Extracted page text data:

:::::

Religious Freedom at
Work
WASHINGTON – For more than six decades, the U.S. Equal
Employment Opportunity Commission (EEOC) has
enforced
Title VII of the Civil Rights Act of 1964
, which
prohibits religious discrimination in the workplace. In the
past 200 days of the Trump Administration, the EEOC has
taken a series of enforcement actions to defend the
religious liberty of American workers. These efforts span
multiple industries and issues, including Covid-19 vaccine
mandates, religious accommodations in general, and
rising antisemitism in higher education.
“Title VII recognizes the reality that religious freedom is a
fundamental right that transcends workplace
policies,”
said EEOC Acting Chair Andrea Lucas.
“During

:::::

Give again, exactly, every line from the one holding "fundamental right that transcends workplace" to the last line of the data.

fundamental right that transcends workplace
policies,”
said EEOC Acting Chair Andrea Lucas.
“During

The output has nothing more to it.